How to Build a Testing Optimization Center of Excellence
As mentioned, I head up Slalom’s testing optimization and analytics strategy and today I’m going to share with you how to get started thinking about a best-in-class testing program. We’ll walk through components and roles necessary for a successful testing process. If you like to tweet, my twitter handle is @DRAnalytics and be sure to use #AnalyticsSummit. Also, a few of us are here to answer any question, so please post them to the room as I present and we’ll respond in real time.
Testing is critical to the organization’s success as evident by this recent Harvard Business Review article by Ron Kohavi, GM for the Analysis and Experimentation team at Microsoft. As a focus area was on available orgs, testing has grown up fast. These mature testing orgs are using the capability to measure potential business models, strategies, products, and services in addition to typical marketing campaigns. Many orgs are not doing it right, nor are they getting as much value from their testing program as they would like. A well thought out testing and optimization program focuses on analytics.
A testing center of excellence allows you to understand users and solve for their pain points by understanding needs. Why is this hard to do? Why do teams find it hard to use their testing capability to easily develop more desirable and engaging experiences? They lead to highly engaging experiences driving advocacy.

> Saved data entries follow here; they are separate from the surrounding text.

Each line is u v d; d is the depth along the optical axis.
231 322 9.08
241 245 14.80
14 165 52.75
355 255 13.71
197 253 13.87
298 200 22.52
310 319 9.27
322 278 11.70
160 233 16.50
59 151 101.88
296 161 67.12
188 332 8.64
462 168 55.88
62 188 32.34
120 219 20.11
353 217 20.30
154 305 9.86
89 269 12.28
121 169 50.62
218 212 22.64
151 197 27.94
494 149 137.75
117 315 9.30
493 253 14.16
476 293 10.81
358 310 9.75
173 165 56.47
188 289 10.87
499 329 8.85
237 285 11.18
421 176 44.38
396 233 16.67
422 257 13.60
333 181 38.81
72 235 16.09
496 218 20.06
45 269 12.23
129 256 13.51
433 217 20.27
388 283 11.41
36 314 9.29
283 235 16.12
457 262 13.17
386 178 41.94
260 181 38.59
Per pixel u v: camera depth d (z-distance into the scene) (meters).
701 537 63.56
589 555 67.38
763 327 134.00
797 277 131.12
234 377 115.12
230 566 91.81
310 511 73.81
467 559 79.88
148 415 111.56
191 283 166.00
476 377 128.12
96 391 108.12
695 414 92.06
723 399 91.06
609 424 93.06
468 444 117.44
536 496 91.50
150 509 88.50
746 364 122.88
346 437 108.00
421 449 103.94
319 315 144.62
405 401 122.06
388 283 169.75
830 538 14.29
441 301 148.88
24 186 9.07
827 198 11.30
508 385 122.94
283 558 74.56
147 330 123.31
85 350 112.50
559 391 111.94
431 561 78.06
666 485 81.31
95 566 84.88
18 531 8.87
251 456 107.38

Surprisingly, we’ve never heard typical testing pain points across organizations. That said, some common themes emerge from different departments that own the testing program. Marketers are thinking about which tests they should do and what tests tie back to the channel campaign and performance. As they mature with testing, teams often need more deeply testing skilled people to help drive complex test design. Product leaders often complain that they find it hard to participate in the testing program. They might feel it’s hard to get tests live, at scale, and when they do, are afraid their tests will collide with marketing’s test and therefore render the results from both tests unqualified.
When a testing program is housing analytics, the biggest concern is getting the most value from the tool. Are users using the capability to the best of their power? Is the data flowing back to our internal databases for immediate and future advanced analysis? Start-up and unicorn-type orgs might want to understand the tools available and how to implement and use as they often don’t have analytics support.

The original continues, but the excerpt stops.